Il est maintenant temps d'en mettre en exergue les grandes qualités, ainsi que les applications qui concernent les enseignants. Pour ce faire, nous en parlons avec Anne Dister, co-auteure de l'ouvrage.




AH : Quelle est l’origine de cette publication ? À quel public est-elle destinée ?

AD : C’est une commande de la Direction de la langue française1, l’administration qui s’occupe notamment d’assurer, en Fédération Wallonie-Bruxelles, la politique linguistique promue par le Conseil de la langue française. Ce dernier est composé d’experts, dont Marie-Louise Moreau et moi-même faisions partie lors de la précédente législature.  

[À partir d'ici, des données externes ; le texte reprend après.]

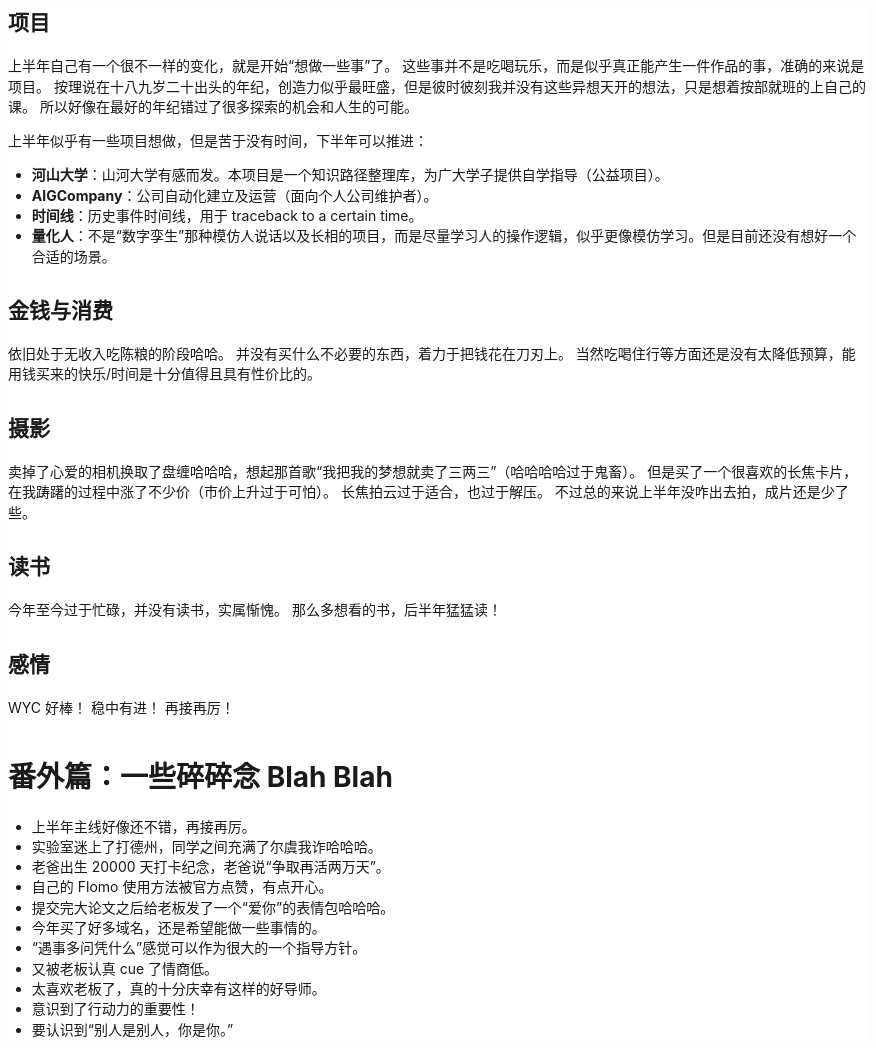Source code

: ## 项目

上半年自己有一个很不一样的变化，就是开始“想做一些事”了。
这些事并不是吃喝玩乐，而是似乎真正能产生一件作品的事，准确的来说是项目。
按理说在十八九岁二十出头的年纪，创造力似乎最旺盛，但是彼时彼刻我并没有这些异想天开的想法，只是想着按部就班的上自己的课。
所以好像在最好的年纪错过了很多探索的机会和人生的可能。

上半年似乎有一些项目想做，但是苦于没有时间，下半年可以推进：
- **河山大学**：山河大学有感而发。本项目是一个知识路径整理库，为广大学子提供自学指导（公益项目）。
- **AIGCompany**：公司自动化建立及运营（面向个人公司维护者）。
- **时间线**：历史事件时间线，用于 traceback to a certain time。
- **量化人**：不是“数字孪生”那种模仿人说话以及长相的项目，而是尽量学习人的操作逻辑，似乎更像模仿学习。但是目前还没有想好一个合适的场景。

## 金钱与消费

依旧处于无收入吃陈粮的阶段哈哈。
并没有买什么不必要的东西，着力于把钱花在刀刃上。
当然吃喝住行等方面还是没有太降低预算，能用钱买来的快乐/时间是十分值得且具有性价比的。

## 摄影

卖掉了心爱的相机换取了盘缠哈哈哈，想起那首歌“我把我的梦想就卖了三两三”（哈哈哈哈过于鬼畜）。
但是买了一个很喜欢的长焦卡片，在我踌躇的过程中涨了不少价（市价上升过于可怕）。
长焦拍云过于适合，也过于解压。
不过总的来说上半年没咋出去拍，成片还是少了些。

## 读书

今年至今过于忙碌，并没有读书，实属惭愧。
那么多想看的书，后半年猛猛读！

## 感情

WYC 好棒！
稳中有进！
再接再厉！

# 番外篇：一些碎碎念 Blah Blah

- 上半年主线好像还不错，再接再厉。
- 实验室迷上了打德州，同学之间充满了尔虞我诈哈哈哈。
- 老爸出生 20000 天打卡纪念，老爸说“争取再活两万天”。
- 自己的 Flomo 使用方法被官方点赞，有点开心。
- 提交完大论文之后给老板发了一个“爱你”的表情包哈哈哈。
- 今年买了好多域名，还是希望能做一些事情的。
- “遇事多问凭什么”感觉可以作为很大的一个指导方针。
- 又被老板认真 cue 了情商低。
- 太喜欢老板了，真的十分庆幸有这样的好导师。
- 意识到了行动力的重要性！
- 要认识到“别人是别人，你是你。”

L’objet de cette commande était de réaliser un guide à destination non seulement des fonctionnaires de la FWB, mais également du grand public intéressé par ces questions. Nous voulions un outil avec de nombreux exemples, qui expliquerait de manière pédagogique des notions linguistiques nécessaires pour bien appréhender la question du genre grammatical en français. Nous avions aussi envie de revenir sur certaines idées reçues, comme le supposé grand complot de la masculinisation de la langue par des grammairiens machistes. Cette idée, qui a le vent en poupe, relève d'une réécriture de l'histoire de la langue et d'une méconnaissance de son fonctionnement.

AH : En quelques mots, quel est le message qu’il véhicule ?

AD : La ligne directrice des principes qui sont exposés, comme le préconise le Conseil de la langue, est de donner davantage de visibilité aux femmes dans la langue uniquement quand c’est utile, et en ne mettant pas à mal la lisibilité des textes. D'où le titre que nous avons choisi : « Inclure sans exclure. » Vouloir donner plus de visibilité aux femmes, c'est bien, mais il ne faut pas le faire en produisant des textes plus complexes, moins accessibles, qui éloignent encore le versant écrit de la langue de son versant oral.  

AH : Concrètement, quels sont les procédés à utiliser pour servir cet objectif ? 

AD : Je dirais que le premier d'entre eux, qui est sans doute le plus accessible et le plus évident, c'est d'utiliser le féminin quand on parle d'une femme. On parlera donc d'une chirurgienne, d'une auteure, de la pharmacienne ou de Madame l'Ambassadrice (plutôt que de Mme l'Ambassadeur), qui est désormais celle qui pratique ce métier et plus l'épouse du pharmacien ou de l'ambassadeur, comme on le disait jadis. Fort heureusement, cette pratique est déjà courante dans l'usage et contribue vraiment à augmenter la visibilité des femmes. Par ailleurs, l'utilisation de la forme féminine, existante dans la langue, est d'autant plus importante lorsqu'on évoque certaines catégories socioprofessionnelles qui renvoient, dans la représentation qu'on en a, davantage à des hommes. Ainsi, dire « le Premier ministre belge a donné une conférence de presse » il y a quelques mois en parlant de Sophie Wilmès aurait donné une représentation fausse de la réalité, car dans l'image collective, LE PremiER ministre est un homme. Le système linguistique du français permet et prévoit la féminisation des noms, il faut donc l'utiliser :  nous avons eu UNE PremiÈRE ministre. 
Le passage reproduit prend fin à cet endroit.